We’d also expect math to be easier to teach. For example, it seems a world wherein people could telepathically give others math information would be a much better world.
We’d expect most mathematical discoveries to be understandable outside of the Ivory tower of academia. For example, if there is virtue in understanding math, it seems God would make laypeople like me able to understand why fermat’s last theorem is true.
We’d also expect our mathematical reasoning not to be subject to the series of biases and heuristics that do in fact affect it.
We’d also expect it to be hard to use math knowledge to cause lots of harm, such as by making a bomb or a bioweapon.
Thus, God is a remarkably poor explanation for many facts about the applicability of mathematics.
Craig also spots another good objection, before dismissing it, writing
“First, “couldn't you remark upon the many things that mathematics and science cannot explain (e. g. love, the soul, God), and couldn't this work as substantial evidence against such a theory?” A moment’s reflection shows that the question is misconceived. In this argument one isn’t trying to explain things by mathematics and science; rather one is trying to explain why mathematics, which is either about a causally unconnected, abstract realm or a merely make-believe realm, is so scientifically useful in describing the way in which the world works. Of course, there are things which are not mathematically describable, like love or persons, but the argument concerns those aspects of reality, chiefly studied by physics, which are.”
This is, once again, the fallacy of understated evidence. If God existed and were using math to explain thing, we’d expect consciousness, for example, to be mathematically describable. The fact that it isn’t is evidence against God.
I also don’t think that naturalism has a difficult time explaining the applicability of mathematics. As Carrier argues , any complex system of physics must be mathematical. Mathematics just denotes the quickest way to describe a physical system. It’s not surprising that simpler theories (which are a priori more probable by virtue of their simplicity) would be able to be described mathematically.

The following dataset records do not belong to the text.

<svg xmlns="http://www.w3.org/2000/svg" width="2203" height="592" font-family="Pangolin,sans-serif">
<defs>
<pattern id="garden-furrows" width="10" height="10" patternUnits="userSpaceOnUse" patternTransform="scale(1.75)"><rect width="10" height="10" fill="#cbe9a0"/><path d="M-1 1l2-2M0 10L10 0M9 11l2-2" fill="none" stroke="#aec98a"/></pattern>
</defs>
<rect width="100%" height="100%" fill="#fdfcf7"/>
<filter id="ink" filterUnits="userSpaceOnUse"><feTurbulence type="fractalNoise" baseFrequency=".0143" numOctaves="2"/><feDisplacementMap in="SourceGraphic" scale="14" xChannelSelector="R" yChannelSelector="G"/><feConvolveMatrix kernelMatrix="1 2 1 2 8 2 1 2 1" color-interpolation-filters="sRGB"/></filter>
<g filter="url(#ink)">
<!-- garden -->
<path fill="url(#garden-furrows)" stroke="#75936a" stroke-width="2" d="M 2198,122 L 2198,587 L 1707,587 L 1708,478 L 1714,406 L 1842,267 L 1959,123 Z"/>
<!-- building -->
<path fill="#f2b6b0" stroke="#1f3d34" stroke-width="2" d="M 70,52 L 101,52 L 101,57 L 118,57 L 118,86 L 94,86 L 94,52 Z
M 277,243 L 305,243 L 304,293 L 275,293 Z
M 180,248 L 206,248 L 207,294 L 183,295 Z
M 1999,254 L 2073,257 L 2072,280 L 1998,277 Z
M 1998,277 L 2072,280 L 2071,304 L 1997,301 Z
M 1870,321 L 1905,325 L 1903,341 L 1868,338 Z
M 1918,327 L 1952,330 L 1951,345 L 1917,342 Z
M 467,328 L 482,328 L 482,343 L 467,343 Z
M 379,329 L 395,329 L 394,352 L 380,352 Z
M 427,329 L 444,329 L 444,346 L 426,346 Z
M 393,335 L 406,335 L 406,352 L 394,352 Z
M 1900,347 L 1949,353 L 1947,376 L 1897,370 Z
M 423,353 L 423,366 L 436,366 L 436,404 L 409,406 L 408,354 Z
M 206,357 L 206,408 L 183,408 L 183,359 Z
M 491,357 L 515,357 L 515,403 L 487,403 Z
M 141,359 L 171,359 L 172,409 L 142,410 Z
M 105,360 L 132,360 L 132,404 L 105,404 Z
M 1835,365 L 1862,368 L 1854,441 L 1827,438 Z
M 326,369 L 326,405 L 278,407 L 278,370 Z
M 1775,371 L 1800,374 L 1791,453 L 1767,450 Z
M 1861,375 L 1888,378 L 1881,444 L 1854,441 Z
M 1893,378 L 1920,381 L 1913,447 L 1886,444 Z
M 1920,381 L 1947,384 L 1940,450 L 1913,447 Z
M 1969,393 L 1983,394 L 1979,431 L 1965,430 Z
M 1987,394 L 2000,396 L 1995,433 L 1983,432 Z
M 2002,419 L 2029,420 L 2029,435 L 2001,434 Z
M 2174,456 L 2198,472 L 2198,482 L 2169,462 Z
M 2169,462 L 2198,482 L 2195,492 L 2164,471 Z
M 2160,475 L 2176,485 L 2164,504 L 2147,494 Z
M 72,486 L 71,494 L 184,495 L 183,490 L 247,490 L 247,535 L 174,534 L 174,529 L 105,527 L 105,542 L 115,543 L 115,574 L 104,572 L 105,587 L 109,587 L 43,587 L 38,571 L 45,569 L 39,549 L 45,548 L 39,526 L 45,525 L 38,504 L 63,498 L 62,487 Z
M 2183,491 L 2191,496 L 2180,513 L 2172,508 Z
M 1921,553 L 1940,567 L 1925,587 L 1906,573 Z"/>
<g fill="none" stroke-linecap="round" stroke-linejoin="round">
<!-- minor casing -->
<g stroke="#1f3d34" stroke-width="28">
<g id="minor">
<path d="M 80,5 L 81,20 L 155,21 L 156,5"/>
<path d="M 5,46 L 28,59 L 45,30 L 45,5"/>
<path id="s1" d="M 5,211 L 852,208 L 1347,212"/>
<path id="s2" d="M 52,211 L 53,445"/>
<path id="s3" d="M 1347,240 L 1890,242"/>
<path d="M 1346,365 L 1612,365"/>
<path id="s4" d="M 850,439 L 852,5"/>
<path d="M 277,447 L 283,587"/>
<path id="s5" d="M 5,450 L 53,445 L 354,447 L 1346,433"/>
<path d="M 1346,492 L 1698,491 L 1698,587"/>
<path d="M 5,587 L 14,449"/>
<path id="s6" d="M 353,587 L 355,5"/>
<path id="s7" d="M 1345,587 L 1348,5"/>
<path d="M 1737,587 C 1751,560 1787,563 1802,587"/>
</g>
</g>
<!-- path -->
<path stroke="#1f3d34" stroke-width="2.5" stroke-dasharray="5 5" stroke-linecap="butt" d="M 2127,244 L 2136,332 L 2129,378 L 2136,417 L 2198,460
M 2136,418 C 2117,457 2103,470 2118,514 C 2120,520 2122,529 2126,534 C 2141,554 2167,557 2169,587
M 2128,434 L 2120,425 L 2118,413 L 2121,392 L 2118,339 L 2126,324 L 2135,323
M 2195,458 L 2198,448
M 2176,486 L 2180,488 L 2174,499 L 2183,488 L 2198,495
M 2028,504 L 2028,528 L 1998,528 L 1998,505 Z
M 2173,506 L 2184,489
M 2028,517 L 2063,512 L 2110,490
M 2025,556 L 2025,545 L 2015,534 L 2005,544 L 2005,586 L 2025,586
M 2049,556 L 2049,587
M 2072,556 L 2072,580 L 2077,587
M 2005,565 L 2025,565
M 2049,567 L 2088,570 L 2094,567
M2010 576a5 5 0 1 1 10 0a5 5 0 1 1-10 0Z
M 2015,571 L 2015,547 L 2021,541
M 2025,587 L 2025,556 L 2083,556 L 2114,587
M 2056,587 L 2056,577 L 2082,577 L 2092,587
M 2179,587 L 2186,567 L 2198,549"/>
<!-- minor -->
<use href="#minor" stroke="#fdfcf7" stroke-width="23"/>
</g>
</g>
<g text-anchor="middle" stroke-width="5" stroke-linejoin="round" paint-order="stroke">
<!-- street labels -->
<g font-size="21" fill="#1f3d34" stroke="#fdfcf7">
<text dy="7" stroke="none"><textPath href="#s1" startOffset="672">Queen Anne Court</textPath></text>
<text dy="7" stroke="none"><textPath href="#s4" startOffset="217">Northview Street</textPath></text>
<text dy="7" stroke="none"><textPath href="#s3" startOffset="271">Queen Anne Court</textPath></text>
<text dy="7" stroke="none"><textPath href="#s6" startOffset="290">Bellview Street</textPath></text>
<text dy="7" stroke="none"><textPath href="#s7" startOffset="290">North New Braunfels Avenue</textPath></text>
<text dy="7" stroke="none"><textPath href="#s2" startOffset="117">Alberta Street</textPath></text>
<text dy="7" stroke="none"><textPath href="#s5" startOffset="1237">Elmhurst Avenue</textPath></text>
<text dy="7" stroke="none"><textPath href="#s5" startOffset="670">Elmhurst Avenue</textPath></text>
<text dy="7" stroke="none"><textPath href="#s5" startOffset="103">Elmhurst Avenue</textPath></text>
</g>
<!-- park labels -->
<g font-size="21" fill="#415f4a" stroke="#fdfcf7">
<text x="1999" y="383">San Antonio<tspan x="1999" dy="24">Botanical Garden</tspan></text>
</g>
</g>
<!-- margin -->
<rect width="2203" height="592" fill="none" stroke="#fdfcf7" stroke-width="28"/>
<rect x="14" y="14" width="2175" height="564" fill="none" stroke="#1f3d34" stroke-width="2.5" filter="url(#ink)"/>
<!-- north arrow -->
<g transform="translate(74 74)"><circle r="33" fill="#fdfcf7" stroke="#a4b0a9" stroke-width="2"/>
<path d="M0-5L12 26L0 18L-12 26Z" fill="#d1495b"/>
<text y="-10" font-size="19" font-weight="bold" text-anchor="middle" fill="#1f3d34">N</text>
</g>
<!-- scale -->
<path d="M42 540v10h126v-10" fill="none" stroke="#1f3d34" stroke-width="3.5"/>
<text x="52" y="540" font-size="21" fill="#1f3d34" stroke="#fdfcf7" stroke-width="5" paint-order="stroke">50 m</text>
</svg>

This is not limited to things that are made by God. Other examples of things describable mathematically include
Probability
Morality
Economics
Biology
History
Features of Law
Programming
Linguistics
Thus, the effectiveness of mathematics is widespread and unsurprising. Mathematics is applicable throughout a wide range of things.
One last problem remains for the theist—the task of explaining why God would make math applicable in the first place. Oppy pressed Craig on this in their debate, and Craig lacked a good response. This is especially difficult if one takes the skeptical theist route. If we can’t predict that God wouldn’t cause millions of babies to die, can we really predict confidently how important he’d make calculus feature in the fundamental theory of everything?
Thus, theism is a terrible explanation of math being applicable. Naturalism has a very easy time explaining it. This is thus a terrible argument for God.